New York City politicians often exert influence outside the city in response to the city's diverse ethnic constituencies. For example, in 1984 the New York City Comptroller’s Office under the direction of then-Comptroller Harrison J. Goldin developed with Irish Nobel Peace laureate Seán MacBride the MacBride Principles, which call on companies operating in Northern Ireland to increase employment opportunities for members of underrepresented religious groups, ban the display of provocative sectarian emblems in the workplace, promote security for minority employees and abolish hiring criteria that discriminate based on religion or ethnicity. A 2006 report by the New York City Comptroller's Office found that 88 US and Canadian corporations operating in Northern Ireland had agreed to independent monitoring of their compliance with the MacBride Principles.

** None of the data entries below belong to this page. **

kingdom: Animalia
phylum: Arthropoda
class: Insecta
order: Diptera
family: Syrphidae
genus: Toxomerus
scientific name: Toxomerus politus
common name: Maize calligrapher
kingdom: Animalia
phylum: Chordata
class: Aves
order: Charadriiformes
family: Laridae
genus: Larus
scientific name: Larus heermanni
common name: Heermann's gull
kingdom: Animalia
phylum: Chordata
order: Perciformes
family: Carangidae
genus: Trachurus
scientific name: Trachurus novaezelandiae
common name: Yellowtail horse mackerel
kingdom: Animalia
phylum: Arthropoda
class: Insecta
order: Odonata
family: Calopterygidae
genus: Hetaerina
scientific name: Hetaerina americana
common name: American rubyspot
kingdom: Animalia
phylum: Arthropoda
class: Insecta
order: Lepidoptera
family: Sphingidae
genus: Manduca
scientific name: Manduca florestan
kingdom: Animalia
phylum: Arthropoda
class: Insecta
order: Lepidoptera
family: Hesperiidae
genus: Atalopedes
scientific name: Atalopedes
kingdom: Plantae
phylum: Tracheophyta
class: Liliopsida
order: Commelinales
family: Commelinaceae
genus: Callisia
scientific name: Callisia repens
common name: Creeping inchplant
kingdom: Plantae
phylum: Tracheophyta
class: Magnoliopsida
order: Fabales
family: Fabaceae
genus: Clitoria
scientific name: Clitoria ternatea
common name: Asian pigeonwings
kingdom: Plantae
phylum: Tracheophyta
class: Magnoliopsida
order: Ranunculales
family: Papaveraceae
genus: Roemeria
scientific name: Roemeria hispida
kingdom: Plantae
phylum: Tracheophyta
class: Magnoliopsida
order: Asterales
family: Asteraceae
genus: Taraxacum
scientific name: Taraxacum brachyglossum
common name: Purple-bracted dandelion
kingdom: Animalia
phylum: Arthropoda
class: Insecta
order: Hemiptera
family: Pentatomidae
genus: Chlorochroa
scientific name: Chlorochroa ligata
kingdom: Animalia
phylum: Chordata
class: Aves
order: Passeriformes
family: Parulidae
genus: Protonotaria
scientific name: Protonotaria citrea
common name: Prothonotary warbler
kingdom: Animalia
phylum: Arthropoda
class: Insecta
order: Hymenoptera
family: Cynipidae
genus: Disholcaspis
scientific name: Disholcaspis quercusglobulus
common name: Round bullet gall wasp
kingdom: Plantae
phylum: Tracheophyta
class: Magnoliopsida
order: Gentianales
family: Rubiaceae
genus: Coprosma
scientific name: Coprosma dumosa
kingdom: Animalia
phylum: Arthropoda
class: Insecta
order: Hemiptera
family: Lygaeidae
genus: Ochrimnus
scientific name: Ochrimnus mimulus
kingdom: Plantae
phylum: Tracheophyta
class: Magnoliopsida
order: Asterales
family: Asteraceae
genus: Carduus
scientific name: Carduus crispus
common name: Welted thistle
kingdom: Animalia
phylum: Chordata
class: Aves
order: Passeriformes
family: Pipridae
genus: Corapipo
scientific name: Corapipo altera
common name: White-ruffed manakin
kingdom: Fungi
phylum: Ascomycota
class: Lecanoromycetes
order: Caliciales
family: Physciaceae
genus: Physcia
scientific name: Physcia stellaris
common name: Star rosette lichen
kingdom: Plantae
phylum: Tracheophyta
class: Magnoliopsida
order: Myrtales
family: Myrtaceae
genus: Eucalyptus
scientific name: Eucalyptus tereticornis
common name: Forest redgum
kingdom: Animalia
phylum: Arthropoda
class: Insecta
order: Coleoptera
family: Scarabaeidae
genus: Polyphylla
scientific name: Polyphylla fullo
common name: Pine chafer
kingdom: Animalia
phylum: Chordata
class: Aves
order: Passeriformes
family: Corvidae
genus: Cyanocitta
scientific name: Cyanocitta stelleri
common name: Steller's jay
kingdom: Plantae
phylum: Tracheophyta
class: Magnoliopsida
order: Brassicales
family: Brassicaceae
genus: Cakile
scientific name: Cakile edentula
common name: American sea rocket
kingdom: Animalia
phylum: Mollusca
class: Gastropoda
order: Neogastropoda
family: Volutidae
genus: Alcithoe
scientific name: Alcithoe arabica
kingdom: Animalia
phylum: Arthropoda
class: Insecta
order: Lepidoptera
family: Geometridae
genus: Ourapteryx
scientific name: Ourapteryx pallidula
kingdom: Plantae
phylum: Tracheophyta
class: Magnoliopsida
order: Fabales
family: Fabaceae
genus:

Four of the top five zip codes in the United States for political contributions are in Manhattan. The top zip code, 10021 on the Upper East Side, generated the most money for the 2004 presidential campaigns of both George W. Bush and John Kerry.

==Operations==
In 2008, New York City and London announced the Innovation Exchange Programme, in which the two cities will share best practices in government innovation. The program involves not only the formal exchange of ideas but also the transfer of personnel between the cities. It will focus on transparency and accountability, efficiency, transport, policy, education and skills, and environmental policy.